Communications consultant and crisis management specialist Peter Jones spent 10 years as head of media at BA. He says: “They should have been quicker and more forthright in their communications.

“It was a major issue over a bank holiday and it required a strong presence. Even if there was doubt about what could be said about the cause, there was an awful lot they could have said to reassure people about what was being done to get them away.”

Now, he says: “The important thing is to get a proper handle on what damage has been done.”

Jones told Travel Weekly: “Every organisation is capable of a degree of denial.

The burning platform has been shifted, but you need a clear idea of the damage.
“Are some of the more exaggerated claims by brand experts just that, or are they right?

“You can only get a clear idea by market research. Unless you have solid numbers anything you say will be subjective. You want an objective analysis – whether you poll frequent fliers or carry out polls at terminals.
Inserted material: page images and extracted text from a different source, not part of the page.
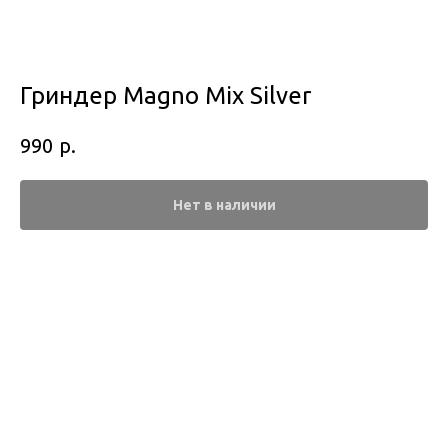
Гриндер Magno Mix Silver
р.
990
Нет в наличии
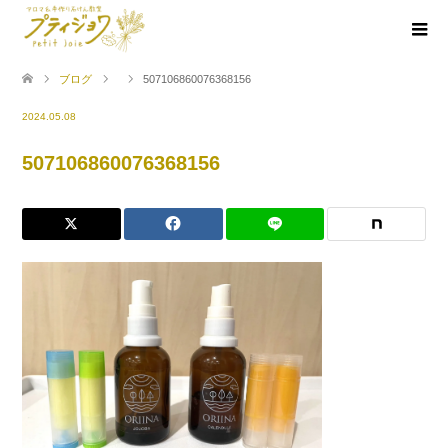
ブログ
507106860076368156
2024.05.08
507106860076368156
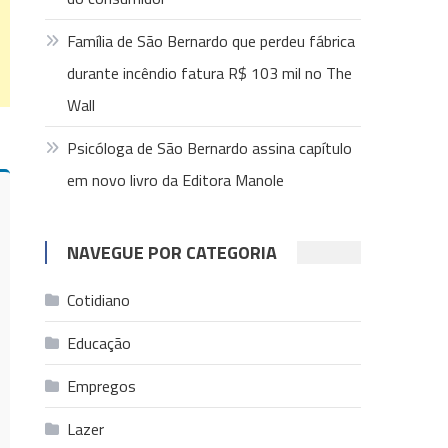
Família de São Bernardo que perdeu fábrica
durante incêndio fatura R$ 103 mil no The
Wall
Psicóloga de São Bernardo assina capítulo
em novo livro da Editora Manole
NAVEGUE POR CATEGORIA
Cotidiano
Educação
Empregos
Lazer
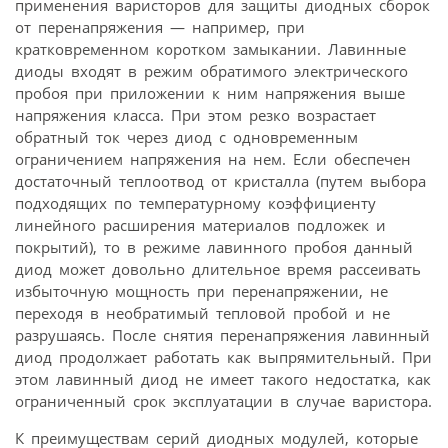
применения варисторов для защиты диодных сборок
от перенапряжения — например, при
кратковременном коротком замыкании. Лавинные
диоды входят в режим обратимого электрического
пробоя при приложении к ним напряжения выше
напряжения класса. При этом резко возрастает
обратный ток через диод с одновременным
ограничением напряжения на нем. Если обеспечен
достаточный теплоотвод от кристалла (путем выбора
подходящих по температурному коэффициенту
линейного расширения материалов подложек и
покрытий), то в режиме лавинного пробоя данный
диод может довольно длительное время рассеивать
избыточную мощность при перенапряжении, не
переходя в необратимый тепловой пробой и не
разрушаясь. После снятия перенапряжения лавинный
диод продолжает работать как выпрямительный. При
этом лавинный диод не имеет такого недостатка, как
ограниченный срок эксплуатации в случае варистора.
К преимуществам серий диодных модулей, которые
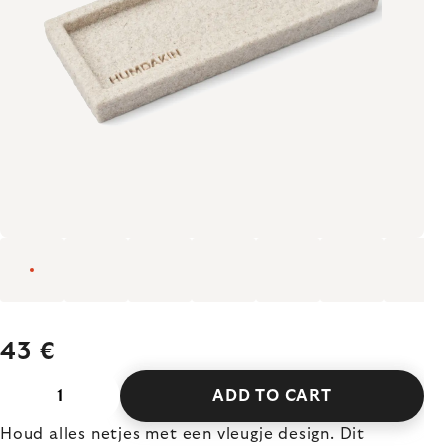
43 €
ADD TO CART
Houd alles netjes met een vleugje design. Dit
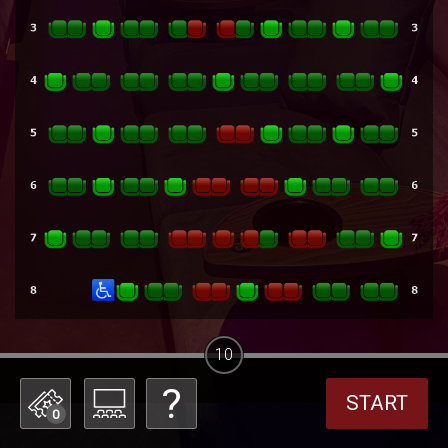
10
START
0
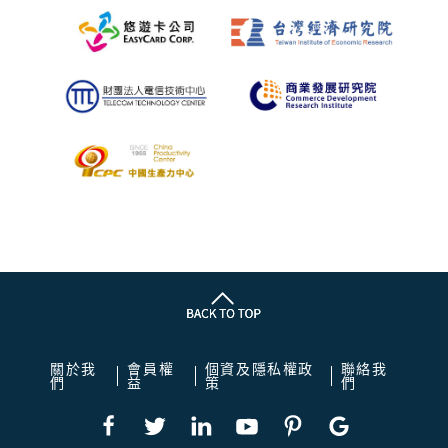
關於我
會員權
個資及隱私權政
聯絡我
們
益
策
們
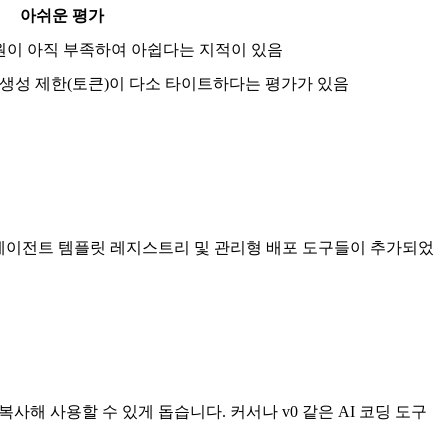
아쉬운 평가
e 지원이 아직 부족하여 아쉽다는 지적이 있음
간 생성 제한(토큰)이 다소 타이트하다는 평가가 있음
 그리고 에이전트 템플릿 레지스트리 및 관리형 배포 도구들이 추가되었
해 사용할 수 있게 돕습니다. 커서나 v0 같은 AI 코딩 도구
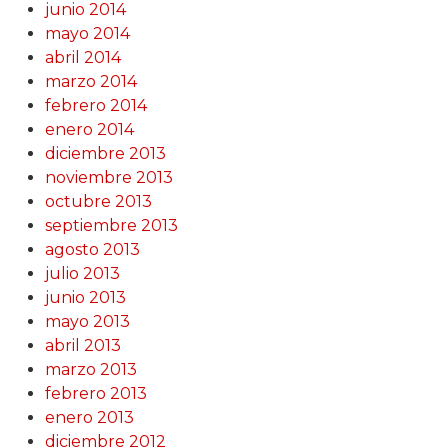
junio 2014
mayo 2014
abril 2014
marzo 2014
febrero 2014
enero 2014
diciembre 2013
noviembre 2013
octubre 2013
septiembre 2013
agosto 2013
julio 2013
junio 2013
mayo 2013
abril 2013
marzo 2013
febrero 2013
enero 2013
diciembre 2012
“The results might come as a pleasant surprise or an awful shock. My gut feeling is it’s not at all good. That is step one – know what you’re dealing with.”

Then, he says, BA must decide ‘What do we now need to do?’

He suggests: “Segment your audience, know their issues and address them with targeted messages.

“There are shareholders, customers, staff. There needs to be a huge thank you to staff who came into the terminals.

“On the shareholder side, was this really about offshoring and cost-cutting? BA says ‘No, absolutely not.’ The unions say ‘Yes.’

“There isn’t one simple message. The issues have to be addressed individually.”

Jones also believes BA may have a broader communications issue to address. He says: “I wonder if BA knows what it is now and whether that has been properly communicated?

“In the broader brand area, if you are making a shift it is not going to be welcome to everyone but it must be communicated in a coherent form.

“If you have to change because you’re competing with low cost carriers then you have to be clear and communicate that rather than do it by stealth. It’s crucial. ‘What is our identity?’

“BA has a proud heritage. A lot of people want to be proud of the national carrier. You need to be clear what you are and communicate that.”

He adds: “Trade partners are a crucial part of the mix, as important as staff. You have to be clear about your key audiences and trade partners are an essential part of that. You need to communicate with them as openly as possible.

“There has to be a strategy and communications have to be joined up. You need as much of a holistic approach to communications as you do to getting flights away.”

BA’s communications with the travel trade won’t have been helped by its announcement on the Friday before the bank holiday meltdown that it is poised to impose a GDS booking charge of £8 or €9.50 from November.

Jones says: “It does feel a bit like making a major Parliamentary announcement just before the House rises. People are smart and it will only exacerbate any negative feelings.”